Selected extract START
Partnering illness

I have been reading back through some of my posts and I noted that I have spoken a lot about my life now that I am housebound and the time before I was diagnosed, yet little about the time in the middle. There is really although I may not have really written about it a whole 5yrs in the middle missing. I suppose that much of it is just everyday life but there are big areas where many will be that I am going to pull back in bit by bit, probably knowing me not in the right order.

In the main life didn’t change immediately, once I had accepted what I had been told I very much went back to normal flow of life, although you might be better asking someone who knew me at that time if that is how I remember it or how it really was. I do remember feeling as though I had adjusted with ease and I probably did adjust faster than some would, when you have had a life of trauma after trauma you learn to accept that it will happen again. What I do remember most at that time thought wasn’t me, it was Adam. I have already written a post on our wedding anniversary which explains about how we met and married, we on the outside may have appeared as a slightly odd couple thanks to the age difference but we were very much in love when we married, bought out first home and sat in the waiting room of the consultant to hear the news that what had been found by accident on an MRI scan was correct, I had MS and following the other test they could also tell me that I had Progressive Relapsing MS.

It is just about this point that I want to switch the spotlight from me to Adam. I have written little about the effect all of this has had on him, as it isn’t in many ways my MS but ‘OUR MS.‘ and I can only tell his story from my point of view. Adam was newly 23 when we got the news and he seemed to deal with it well on the surface, we had a lot of shared tears and a lot of shared worries. I feared despite his promises and insistence that it would never happen, that he would leave me as it was too much. He had married a fit and healthy 38 year old who loved the freedoms of going out on an evening and was happy to go camping, walking and act the fool, our future together had always held the fact that I would be old long before him as nothing terrible, just a fact, this throw a new factor in that we had never thought about, that way before age brought it to our lives, I was heading for a life of being disabled and him as my carer.

I saw changes in him that I know he didn’t at the time, over the next couple of years he was there in many ways to support me through the searching of what was going to happen, and accompanied me to hospital visits, support groups and anything were two was better than one, but there was something happening that grew to a point that it threatened our lives together. He had always enjoyed a drink and wasn’t good at having one drink he preferred to keep drinking, and he did. Nearly every night after work he would go to the pub with his work colleges, phoning to say he was having one drink then home, I would call a hour after he had said he would be here ,to be told just finishing this one then home, the next call and the phone was off. This went on and on, weeks then months, eventually he admitted something I can’t believe I was ever stupid enough to have not worked out, he was deeply in debt. We remortgaged the house and the promise was made of never again, that he was going to sort things out and that was it. He didn’t and it wasn’t, the nights out drinking changed to nights in drinking.
Selected extract END
Provided records START
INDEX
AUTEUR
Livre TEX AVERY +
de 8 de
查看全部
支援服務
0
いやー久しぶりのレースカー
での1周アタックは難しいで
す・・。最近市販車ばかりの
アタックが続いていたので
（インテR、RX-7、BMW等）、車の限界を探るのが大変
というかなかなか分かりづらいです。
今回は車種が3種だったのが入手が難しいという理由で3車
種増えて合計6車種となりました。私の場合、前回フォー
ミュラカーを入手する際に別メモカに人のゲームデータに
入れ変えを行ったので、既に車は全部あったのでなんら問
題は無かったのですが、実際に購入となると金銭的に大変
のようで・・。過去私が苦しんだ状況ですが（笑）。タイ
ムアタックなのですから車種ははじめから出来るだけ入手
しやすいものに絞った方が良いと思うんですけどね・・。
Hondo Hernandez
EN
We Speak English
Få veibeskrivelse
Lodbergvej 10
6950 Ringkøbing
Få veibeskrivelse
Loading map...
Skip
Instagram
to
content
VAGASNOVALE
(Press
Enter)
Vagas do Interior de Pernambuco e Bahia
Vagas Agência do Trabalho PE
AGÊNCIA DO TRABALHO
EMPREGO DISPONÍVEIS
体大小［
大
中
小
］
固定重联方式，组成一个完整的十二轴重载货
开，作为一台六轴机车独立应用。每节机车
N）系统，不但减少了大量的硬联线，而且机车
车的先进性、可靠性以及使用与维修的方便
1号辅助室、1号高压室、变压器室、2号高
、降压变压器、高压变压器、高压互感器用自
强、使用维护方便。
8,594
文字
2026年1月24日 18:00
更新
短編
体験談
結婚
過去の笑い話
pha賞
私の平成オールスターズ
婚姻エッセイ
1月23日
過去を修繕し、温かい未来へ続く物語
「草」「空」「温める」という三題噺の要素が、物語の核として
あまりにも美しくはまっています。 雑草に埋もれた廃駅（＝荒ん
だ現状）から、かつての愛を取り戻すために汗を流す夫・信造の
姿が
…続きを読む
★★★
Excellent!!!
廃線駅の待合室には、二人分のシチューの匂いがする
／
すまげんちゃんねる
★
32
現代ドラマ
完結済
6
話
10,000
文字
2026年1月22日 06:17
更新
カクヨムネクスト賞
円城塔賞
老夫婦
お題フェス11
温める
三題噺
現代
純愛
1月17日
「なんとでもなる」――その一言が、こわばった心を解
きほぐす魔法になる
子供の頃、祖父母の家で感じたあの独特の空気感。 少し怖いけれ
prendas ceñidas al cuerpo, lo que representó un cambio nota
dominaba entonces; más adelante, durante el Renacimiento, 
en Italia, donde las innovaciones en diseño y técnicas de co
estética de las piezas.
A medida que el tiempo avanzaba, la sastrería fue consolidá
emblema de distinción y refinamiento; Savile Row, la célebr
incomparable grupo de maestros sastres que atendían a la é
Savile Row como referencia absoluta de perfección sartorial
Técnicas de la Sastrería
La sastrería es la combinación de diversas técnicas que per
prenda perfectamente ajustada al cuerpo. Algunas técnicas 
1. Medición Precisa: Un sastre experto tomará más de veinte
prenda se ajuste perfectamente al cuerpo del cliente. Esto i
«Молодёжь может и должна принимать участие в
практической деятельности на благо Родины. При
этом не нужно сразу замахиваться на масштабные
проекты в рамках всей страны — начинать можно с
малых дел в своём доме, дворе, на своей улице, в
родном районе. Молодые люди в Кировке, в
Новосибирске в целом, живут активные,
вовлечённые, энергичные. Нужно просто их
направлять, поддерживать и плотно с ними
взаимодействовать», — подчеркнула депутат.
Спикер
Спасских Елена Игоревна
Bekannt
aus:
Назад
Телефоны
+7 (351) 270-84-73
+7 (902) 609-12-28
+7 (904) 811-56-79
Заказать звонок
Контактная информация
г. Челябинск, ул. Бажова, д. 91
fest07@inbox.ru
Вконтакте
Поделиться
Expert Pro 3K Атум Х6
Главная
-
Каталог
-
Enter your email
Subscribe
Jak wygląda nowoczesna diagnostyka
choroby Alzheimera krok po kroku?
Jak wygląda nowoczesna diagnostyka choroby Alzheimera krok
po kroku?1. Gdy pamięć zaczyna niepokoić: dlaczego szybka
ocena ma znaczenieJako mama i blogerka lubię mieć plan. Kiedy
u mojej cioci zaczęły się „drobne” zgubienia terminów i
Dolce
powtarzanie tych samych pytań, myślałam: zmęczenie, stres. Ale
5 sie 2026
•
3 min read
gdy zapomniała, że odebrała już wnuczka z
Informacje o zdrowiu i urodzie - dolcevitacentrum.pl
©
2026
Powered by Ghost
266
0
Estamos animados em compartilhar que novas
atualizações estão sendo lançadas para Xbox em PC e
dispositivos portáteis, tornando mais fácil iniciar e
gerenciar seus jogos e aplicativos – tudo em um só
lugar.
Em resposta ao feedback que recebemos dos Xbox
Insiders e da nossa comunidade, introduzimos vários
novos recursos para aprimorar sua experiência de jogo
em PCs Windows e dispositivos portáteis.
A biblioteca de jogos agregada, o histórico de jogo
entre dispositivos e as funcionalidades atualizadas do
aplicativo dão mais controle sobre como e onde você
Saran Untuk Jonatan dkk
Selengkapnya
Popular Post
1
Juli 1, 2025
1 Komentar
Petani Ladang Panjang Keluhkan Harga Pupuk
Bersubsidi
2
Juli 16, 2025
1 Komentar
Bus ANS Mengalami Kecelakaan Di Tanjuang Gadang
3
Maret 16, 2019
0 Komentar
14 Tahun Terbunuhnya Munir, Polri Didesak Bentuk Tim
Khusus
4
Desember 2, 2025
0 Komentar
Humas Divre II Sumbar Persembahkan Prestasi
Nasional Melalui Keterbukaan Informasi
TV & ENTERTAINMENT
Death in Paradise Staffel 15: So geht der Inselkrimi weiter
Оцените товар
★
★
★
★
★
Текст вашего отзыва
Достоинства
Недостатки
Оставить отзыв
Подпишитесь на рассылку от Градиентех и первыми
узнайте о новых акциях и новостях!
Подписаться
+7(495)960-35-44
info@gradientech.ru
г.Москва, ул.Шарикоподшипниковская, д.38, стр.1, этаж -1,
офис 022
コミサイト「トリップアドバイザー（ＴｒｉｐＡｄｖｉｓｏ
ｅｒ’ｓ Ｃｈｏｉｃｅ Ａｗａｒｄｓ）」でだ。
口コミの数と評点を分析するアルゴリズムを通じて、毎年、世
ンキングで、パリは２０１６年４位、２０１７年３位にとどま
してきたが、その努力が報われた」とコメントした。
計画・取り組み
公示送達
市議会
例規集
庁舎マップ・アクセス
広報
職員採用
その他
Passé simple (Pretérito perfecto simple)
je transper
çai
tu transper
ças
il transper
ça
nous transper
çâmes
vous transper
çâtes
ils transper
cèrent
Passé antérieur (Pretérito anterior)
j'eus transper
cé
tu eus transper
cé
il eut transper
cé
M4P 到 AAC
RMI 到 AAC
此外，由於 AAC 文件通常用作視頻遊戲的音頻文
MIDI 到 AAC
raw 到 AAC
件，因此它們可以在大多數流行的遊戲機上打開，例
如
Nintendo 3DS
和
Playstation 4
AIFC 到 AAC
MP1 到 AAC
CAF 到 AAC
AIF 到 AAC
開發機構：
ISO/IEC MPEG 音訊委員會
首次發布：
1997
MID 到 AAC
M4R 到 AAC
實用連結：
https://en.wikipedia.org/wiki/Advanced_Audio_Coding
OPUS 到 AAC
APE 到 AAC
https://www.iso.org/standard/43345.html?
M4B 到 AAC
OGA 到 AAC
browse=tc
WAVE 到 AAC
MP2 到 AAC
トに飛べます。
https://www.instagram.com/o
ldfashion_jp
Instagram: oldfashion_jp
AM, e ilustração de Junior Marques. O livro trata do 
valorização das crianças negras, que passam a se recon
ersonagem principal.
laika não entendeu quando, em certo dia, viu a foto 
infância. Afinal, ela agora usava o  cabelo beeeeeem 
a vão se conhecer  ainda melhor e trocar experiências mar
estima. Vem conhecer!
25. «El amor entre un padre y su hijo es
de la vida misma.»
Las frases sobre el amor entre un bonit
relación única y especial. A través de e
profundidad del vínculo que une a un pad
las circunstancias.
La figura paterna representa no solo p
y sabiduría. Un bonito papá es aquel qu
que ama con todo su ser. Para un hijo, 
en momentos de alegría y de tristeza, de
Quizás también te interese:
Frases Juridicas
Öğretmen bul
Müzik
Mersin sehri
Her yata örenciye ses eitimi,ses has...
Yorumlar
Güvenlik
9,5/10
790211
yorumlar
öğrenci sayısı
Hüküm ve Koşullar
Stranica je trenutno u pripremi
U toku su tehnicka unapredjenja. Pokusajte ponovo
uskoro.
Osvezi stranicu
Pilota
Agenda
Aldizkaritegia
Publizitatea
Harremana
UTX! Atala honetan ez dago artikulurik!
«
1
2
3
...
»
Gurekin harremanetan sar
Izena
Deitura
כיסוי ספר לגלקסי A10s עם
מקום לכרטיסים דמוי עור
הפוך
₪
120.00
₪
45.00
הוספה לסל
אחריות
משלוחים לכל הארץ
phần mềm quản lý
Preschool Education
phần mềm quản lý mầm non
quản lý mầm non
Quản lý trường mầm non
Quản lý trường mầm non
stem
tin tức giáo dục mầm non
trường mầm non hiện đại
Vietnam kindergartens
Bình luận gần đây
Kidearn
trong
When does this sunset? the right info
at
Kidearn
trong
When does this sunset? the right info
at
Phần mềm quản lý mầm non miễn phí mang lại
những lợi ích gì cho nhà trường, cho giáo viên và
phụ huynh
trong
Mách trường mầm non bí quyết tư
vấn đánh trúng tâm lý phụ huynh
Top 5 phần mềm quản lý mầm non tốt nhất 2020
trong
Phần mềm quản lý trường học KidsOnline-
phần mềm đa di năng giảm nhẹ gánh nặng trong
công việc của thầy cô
Provided records END
**Problem**
Carry on the blog post about living with MS and a partner's drinking, picking up after its final sentence. None of the listing has any bearing on what you are asked to do.

**Answer section**
I am sure that I didn’t help any of this as I became a strange combination of clingy, wife, parent, boss, hysterical, invalid, child and monster, the worse he got the worse I got. I feared inside it was all over and I admit fully I did push and push and push, I feared loosing him and our home and if it was going to happen rather then, than years later. Inside I was getting angry at him, although I thought I understood, I just didn’t need the added stress and the constant worry of what next. I don’t know exactly what was going on in his head but I did know in myself that it was a kickback, I don’t think he had the slightest idea of how to cope, unless it was in the bottom of a glass. I would say it was fare to say that I never saw him sober on one single evening for about 2, maybe 3 years, I would drink as well but I am the type of drinker who doesn’t like being drunk, a couple of glasses are normally more than enough. He again had lost control of what he was spending and wasn’t keeping up with what he owed. Again we had to remortgage and again we made promises and started again. I feared a pattern was there that would continue and I didn’t know what to do about it as I loved him despite it all, especially as I was totally sure inside it was all because of my MS.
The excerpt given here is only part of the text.